Es necesario, creo, cierta des-hipsterización del progresismo, reconectar con los de abajo, volver sobre cuestiones económicas “duras” -hoy se habla de pos capitalismo casi sin hablar de economía, salvo en círculos muy especializados-. El catastrofismo puede ser pedagógico pero no creo que nos ayude a refundar proyectos emancipatorios. No sé cómo se hace todo esto, dependerá de experiencias concretas que permitan cierta universalización, formas de reconstruir comunidad, espacios de deliberación… El ecosocialismo, en este contexto, podría proporcionar algunas imágenes para reconstruir imaginarios positivas y deseables del futuro que trascienda el mero colapsismo.
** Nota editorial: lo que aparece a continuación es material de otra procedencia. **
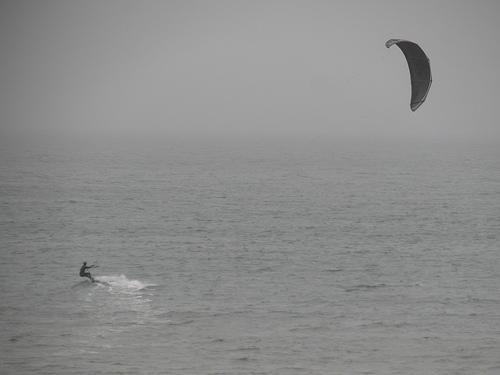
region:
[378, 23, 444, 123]
this is a kite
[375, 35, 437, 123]
the kite is on air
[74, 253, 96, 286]
this is a man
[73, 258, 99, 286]
the man is sea surfing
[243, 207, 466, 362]
this is the sea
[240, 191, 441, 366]
the sea is calm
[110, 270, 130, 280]
the water is splashy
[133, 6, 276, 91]
this is the sky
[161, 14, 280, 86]
the sky is grey in color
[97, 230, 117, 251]
this is a rope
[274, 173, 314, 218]
pat of a water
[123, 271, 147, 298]
part of a splash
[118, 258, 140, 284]
part of a splasj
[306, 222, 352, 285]
part of a water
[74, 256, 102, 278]
part of a person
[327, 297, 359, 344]
part of a water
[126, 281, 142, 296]
part of a splasj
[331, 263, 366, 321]
part of a water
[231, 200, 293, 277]
part of a water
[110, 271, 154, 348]
part of a splash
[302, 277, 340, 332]
part of a water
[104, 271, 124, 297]
part of a splash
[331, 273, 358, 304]
part of a water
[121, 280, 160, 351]
part of a splasj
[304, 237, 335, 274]
part of a water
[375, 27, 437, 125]
grey sale in the sky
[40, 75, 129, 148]
grey colored overcast sky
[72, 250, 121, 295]
wind surfer on a board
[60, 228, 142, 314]
person wind surfing in the ocean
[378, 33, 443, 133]
sale for a wind surfer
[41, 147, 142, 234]
calm grey colored ocean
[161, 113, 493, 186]
hazy horizon in the distance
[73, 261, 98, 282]
wind surfer wearing a wet suit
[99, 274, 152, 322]
white foam from the wake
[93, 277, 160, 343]
wake left by a wind surfer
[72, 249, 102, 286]
kite surfer in the water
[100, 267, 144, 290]
path of kite surfer in the water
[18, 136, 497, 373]
ripples in the water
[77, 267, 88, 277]
black wetsuit of kite surfer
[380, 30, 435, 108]
kite flying in the sky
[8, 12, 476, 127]
gray hazy sky above the ocean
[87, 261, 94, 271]
handlebar surfer is holding onto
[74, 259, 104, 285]
surfer leaning back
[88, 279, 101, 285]
board the kite surfer is standing on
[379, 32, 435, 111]
kite against gray sky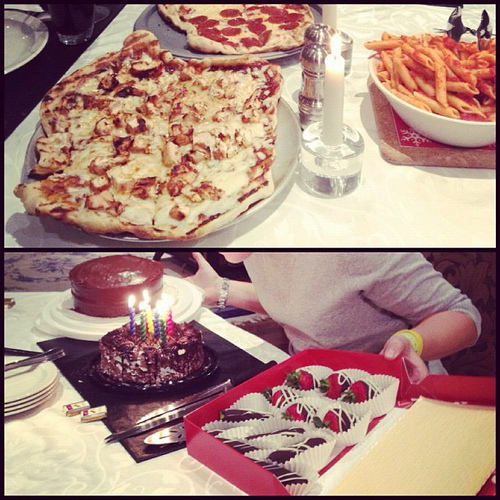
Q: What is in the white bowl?
A: Pasta.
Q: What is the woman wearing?
A: Grey shirt.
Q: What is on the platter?
A: Cake.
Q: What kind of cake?
A: Chocolate.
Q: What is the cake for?
A: Birthday.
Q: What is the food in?
A: Red case.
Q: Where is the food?
A: Table.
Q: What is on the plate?
A: Pizza.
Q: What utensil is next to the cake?
A: Knife.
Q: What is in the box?
A: Cupcakes.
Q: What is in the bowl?
A: Noodles.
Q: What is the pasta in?
A: A bowl.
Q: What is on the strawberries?
A: Chocolate.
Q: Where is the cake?
A: On a plate.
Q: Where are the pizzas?
A: On plates.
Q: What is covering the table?
A: Table cloth.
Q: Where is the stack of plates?
A: Next to the birthday cake.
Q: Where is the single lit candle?
A: Next to the pizza.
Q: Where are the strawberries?
A: In a box.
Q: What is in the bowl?
A: Pasta.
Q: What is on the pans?
A: Pizza.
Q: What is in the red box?
A: Dessert.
A pesar de haber escrito un libro que parece pesimista yo no creo que la derecha esté ganando todo, incluso creo que su radicalidad es menudo es porque está perdiendo. Pero quien “gana” es un capitalismo desigualitario y al mismo tiempo “progresista” en sus discursos sobre género, raza, minorías sexuales… por eso hay una gran confusión. El problema, en todo caso, es que parte de la izquierda se ha centrado en discursos que ha abandonado en gran medida una perspectiva más universalista/de clase. Si bien se habla todo el tiempo de interseccionalidad, la dimensión de clase de esa ecuación de las desigualdades es la menos abordada. Sin recuperar algún tipo de identidad de clase —que no será como las del pasado ni se resuelve asumiendo posiciones conservadoras o anti-woke— no parece fácil enfrentar los combates que nos esperan.

(Una versión en inglés de esta entrevista fue publicada en la revista LINKS International Journal of Socialist Renewal).